An expert in infectious diseases is urging Kiwis sceptical of any COVID-19 vaccines they won't be approved for use here based solely on the word of those who are making - and stand to profit - from them.
A survey earlier this year found only 74 percent of New Zealanders intend to get vaccinated against the deadly disease, which has killed at least 1.54 million people this year. Nearly half of Kiwis wouldn't bother if they had to pay for it, despite the potential serious long-term health risks.
Thirteen percent said they had no intention of getting it at all, potentially putting New Zealand's herd immunity at risk.
University of Otago expert David Murdoch, who was recently honoured for his efforts around COVID-19, says any vaccine will have to go through the same stringent checks all other medicines do before being approved.
"I think we need to focus on the science and the evidence," he told The AM Show on Tuesday.
"What we are seeing is a very rapid development of these vaccines - I'm sorry to use the word unprecedented again, but it really, really is. It's been remarkable.
"But there's been a huge focus on safety and effectiveness. Even though the process has been sped up, there are still really high standards of safety that have been looked at. Any in New Zealand will have to go through the same regulatory authorities and standards that we're used to. We're not going to have vaccines unless we've reached that high safety bar."
The UK is barrelling ahead, already approving the Pfizer vaccine - the first approved vaccine for any disease based on mRNA technology. Another showing good efficacy and safety results in phase III trials, Moderna's mRNA-1273, is - as its name suggests - also using the brand new technology.
Others, such as AstraZeneca's vaccine and Russia's Sputnik V are based on more traditional technology.
Despite the number of promising options, Dr Murdoch says we're not out of the woods just yet.
"I think we've just got to remember that it wouldn't take a lot to change. We've done exceptionally well, but we've got to keep our guard up. Obviously we're pinning a lot of hopes on vaccines and that's certainly justified, but there's quite a transition period as vaccines come out and we try and contain the situation over the next while."
The first vaccines aren't expected to be administered here until March or later.
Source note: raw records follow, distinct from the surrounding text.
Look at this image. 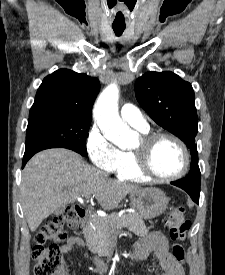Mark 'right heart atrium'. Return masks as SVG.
Here are the masks:
<instances>
[{
  "mask_svg": "<svg viewBox=\"0 0 225 275\" xmlns=\"http://www.w3.org/2000/svg\"><path fill=\"white\" fill-rule=\"evenodd\" d=\"M86 148L92 163L100 170L111 173L121 163L122 151L96 126L88 135Z\"/></svg>",
  "mask_w": 225,
  "mask_h": 275,
  "instance_id": "right-heart-atrium-1",
  "label": "right heart atrium"
}]
</instances>
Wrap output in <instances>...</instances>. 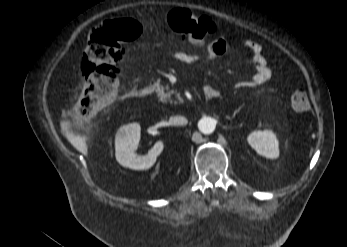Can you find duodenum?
<instances>
[{
    "label": "duodenum",
    "instance_id": "duodenum-1",
    "mask_svg": "<svg viewBox=\"0 0 347 247\" xmlns=\"http://www.w3.org/2000/svg\"><path fill=\"white\" fill-rule=\"evenodd\" d=\"M150 92L151 90L148 87L132 88L127 92V95L130 97L142 98L148 96ZM203 95L206 100H211L217 96V91L211 87H206L204 89Z\"/></svg>",
    "mask_w": 347,
    "mask_h": 247
}]
</instances>
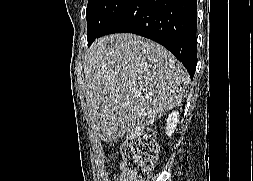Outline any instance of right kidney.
I'll return each instance as SVG.
<instances>
[{
  "mask_svg": "<svg viewBox=\"0 0 253 181\" xmlns=\"http://www.w3.org/2000/svg\"><path fill=\"white\" fill-rule=\"evenodd\" d=\"M179 113L177 111L172 112L169 114L166 120V134L171 137L174 133L177 123H178Z\"/></svg>",
  "mask_w": 253,
  "mask_h": 181,
  "instance_id": "1",
  "label": "right kidney"
}]
</instances>
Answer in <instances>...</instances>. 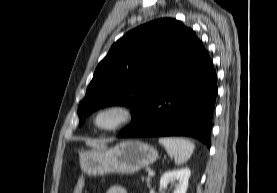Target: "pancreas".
<instances>
[{
	"instance_id": "cf45deb5",
	"label": "pancreas",
	"mask_w": 277,
	"mask_h": 193,
	"mask_svg": "<svg viewBox=\"0 0 277 193\" xmlns=\"http://www.w3.org/2000/svg\"><path fill=\"white\" fill-rule=\"evenodd\" d=\"M142 180H144V179H142ZM145 180L147 182V186H149L150 185V178H146Z\"/></svg>"
}]
</instances>
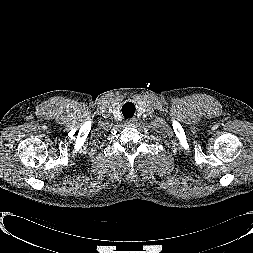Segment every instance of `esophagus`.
<instances>
[{
	"instance_id": "obj_1",
	"label": "esophagus",
	"mask_w": 253,
	"mask_h": 253,
	"mask_svg": "<svg viewBox=\"0 0 253 253\" xmlns=\"http://www.w3.org/2000/svg\"><path fill=\"white\" fill-rule=\"evenodd\" d=\"M136 123H137V118H135V117L128 120V124L130 126H135Z\"/></svg>"
}]
</instances>
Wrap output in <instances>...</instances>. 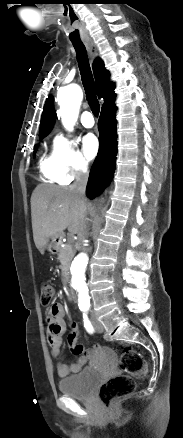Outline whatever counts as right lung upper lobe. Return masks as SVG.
<instances>
[{
	"mask_svg": "<svg viewBox=\"0 0 183 438\" xmlns=\"http://www.w3.org/2000/svg\"><path fill=\"white\" fill-rule=\"evenodd\" d=\"M94 77L96 81L97 95L104 97V107L113 103L116 94L114 93V84L109 81L110 74L104 68V64L101 59H96L93 63ZM42 113L39 136L47 135L51 131L54 125L55 111L53 108L52 96H49L46 100Z\"/></svg>",
	"mask_w": 183,
	"mask_h": 438,
	"instance_id": "obj_1",
	"label": "right lung upper lobe"
}]
</instances>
Unlike countries like the UK, we don't have community transmission of the virus, giving us more time to see if the vaccines truly are safe, as the various manufacturers' data suggests. None of the leading vaccine candidates appear to have caused any major side-effects to date.
Dr Murdoch says the Government and Ministry of Health officials, despite a few mistakes, have handled the pandemic well.
"You've got to remember the situation - there was so much that we didn't know about, and there's still a lot we don't know about. We were learning as we were going.
"I think there were some really big, brave decisions. Nobody gets it exactly right, but I think we've done pretty well and I really think we need to commend those decision-makers. They were big, brave decisions and they really panned out, most of them."
Dr Murdoch has been among the experts advising the Government on what to do. In August he was awarded the University of Otago's Distinguished Research Medal, partly in recognition of his efforts this year.